§ **Exercise instructions**
Copy out the full listing exactly, omitting any picture it contains.

Given material below:

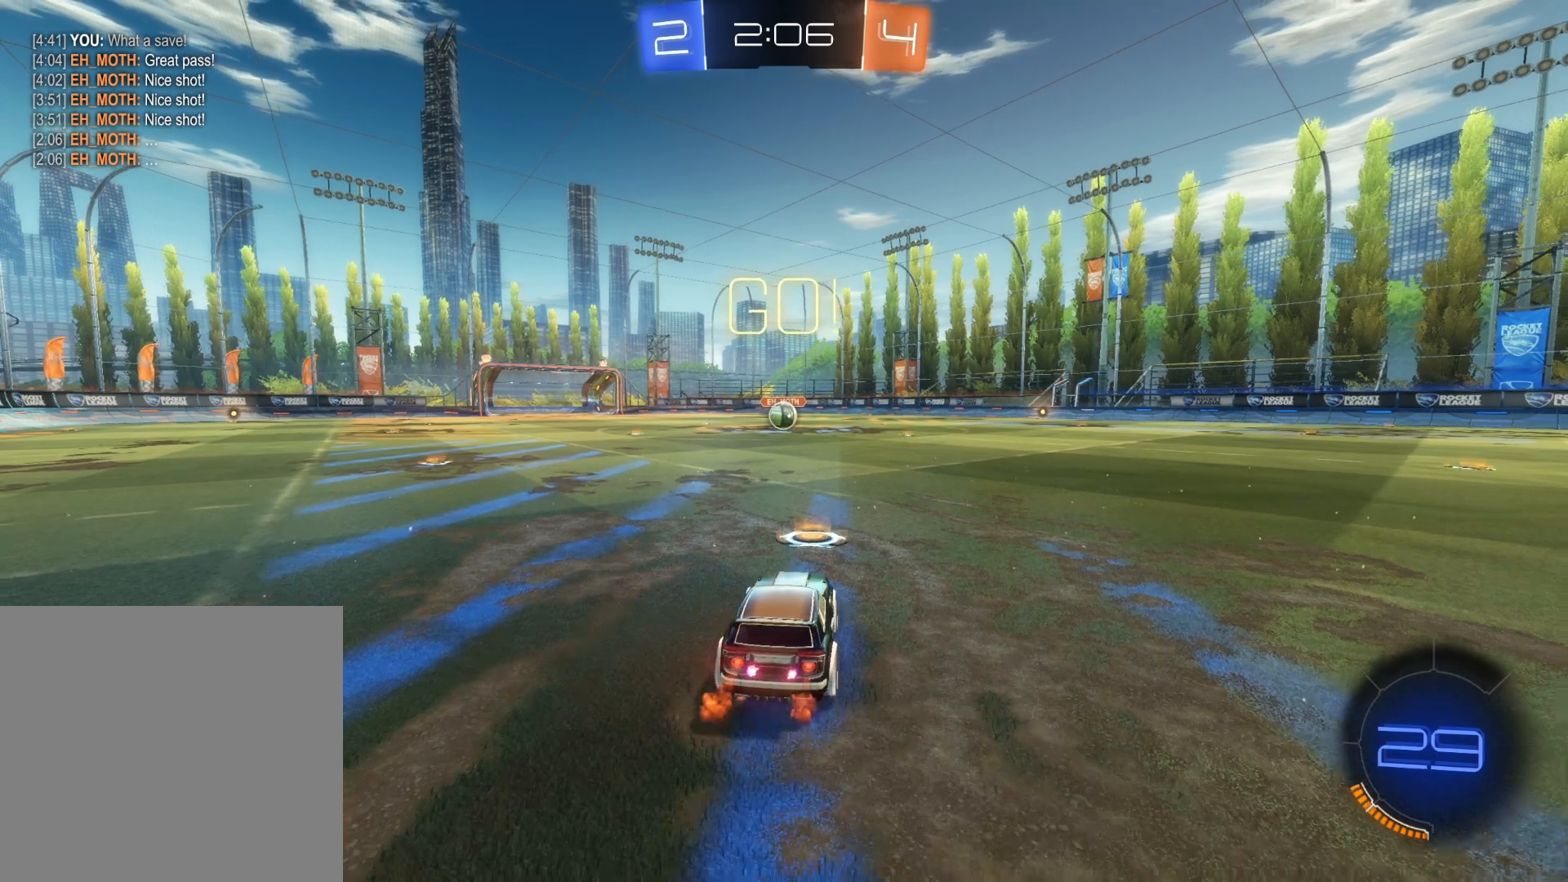
{"buttons": ["CIRCLE", "R2"], "left_stick": "center", "right_stick": "center", "events": [[217, "left_stick", "left"], [333, "left_stick", "center"]]}
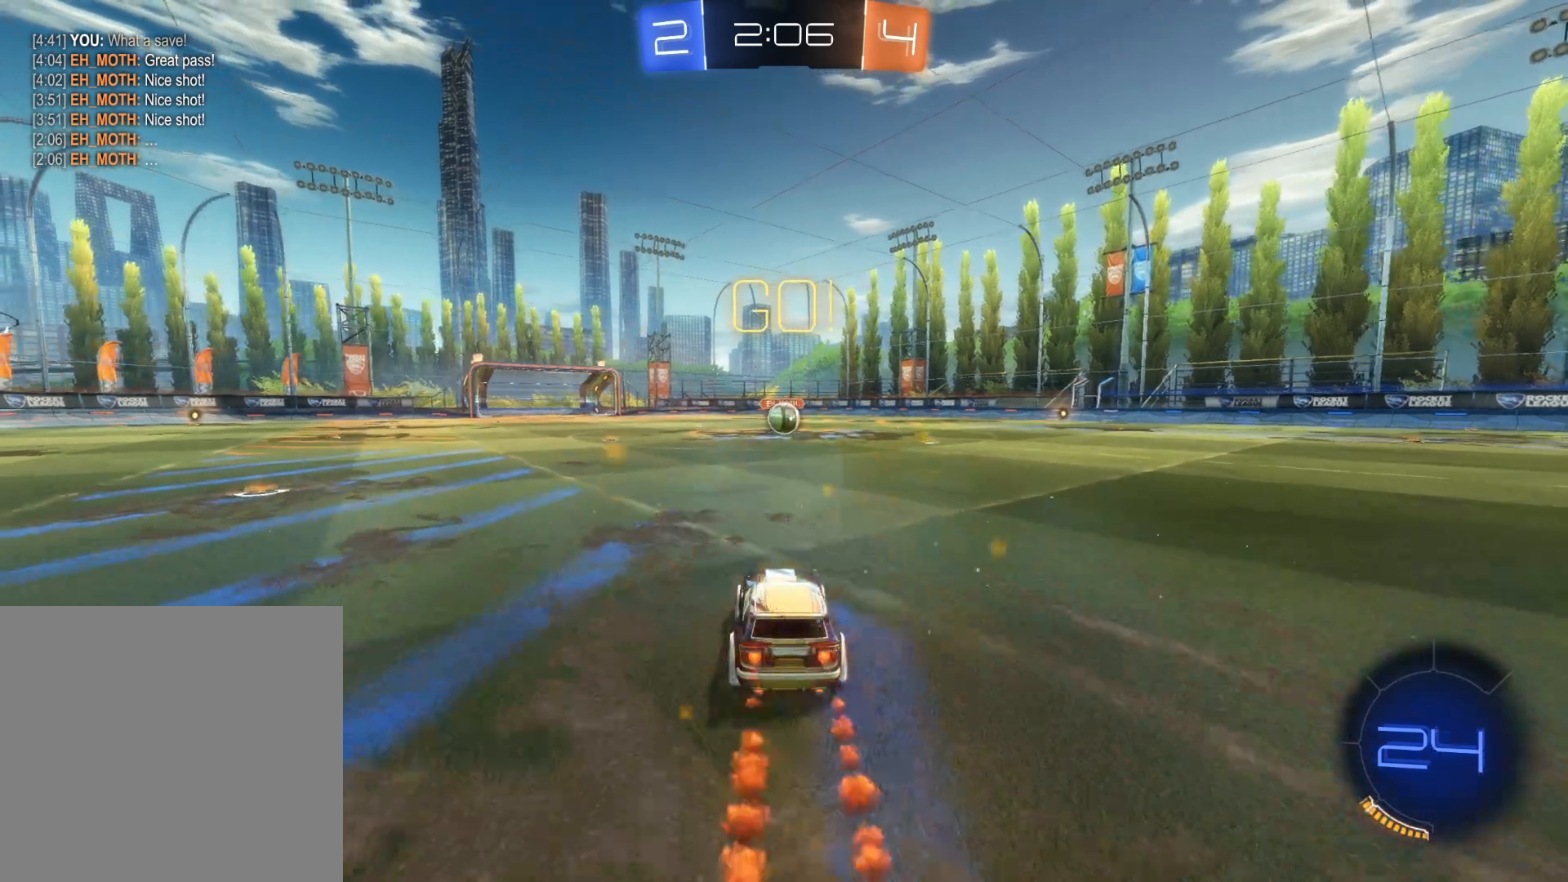
{"buttons": ["CIRCLE", "R2"], "left_stick": "center", "right_stick": "center", "events": []}
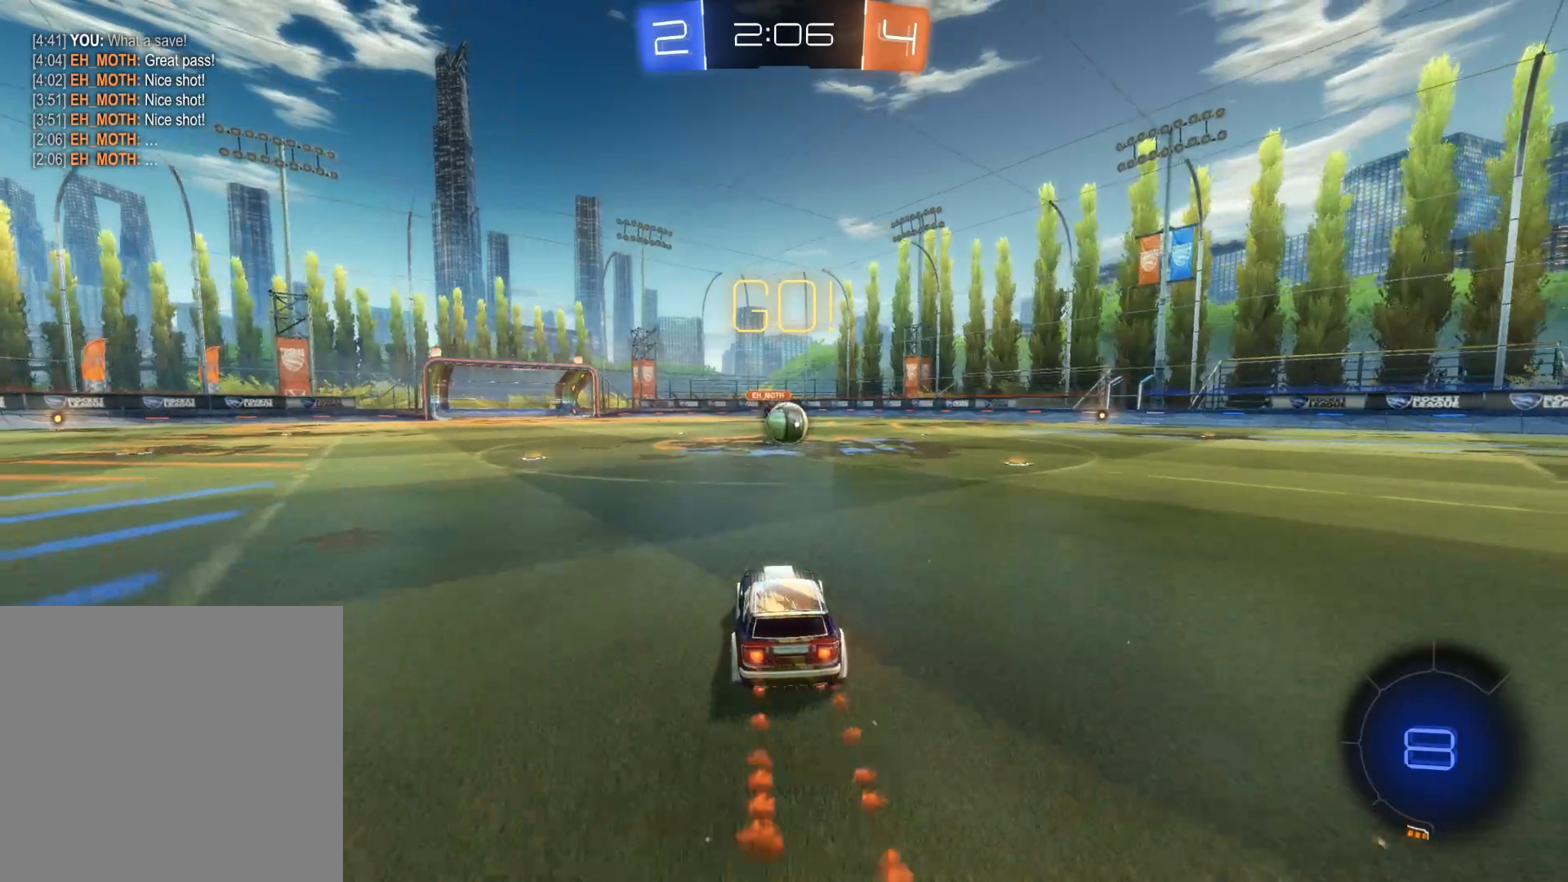
{"buttons": ["CIRCLE", "R2"], "left_stick": "up-right", "right_stick": "center", "events": [[500, "left_stick", "up-right"]]}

End of Given material.

§ **Answer below**
{"buttons": ["CIRCLE", "R2"], "left_stick": "center", "right_stick": "center", "events": [[217, "left_stick", "left"], [333, "left_stick", "center"]]}
{"buttons": ["CIRCLE", "R2"], "left_stick": "center", "right_stick": "center", "events": []}
{"buttons": ["CIRCLE", "R2"], "left_stick": "up-right", "right_stick": "center", "events": [[500, "left_stick", "up-right"]]}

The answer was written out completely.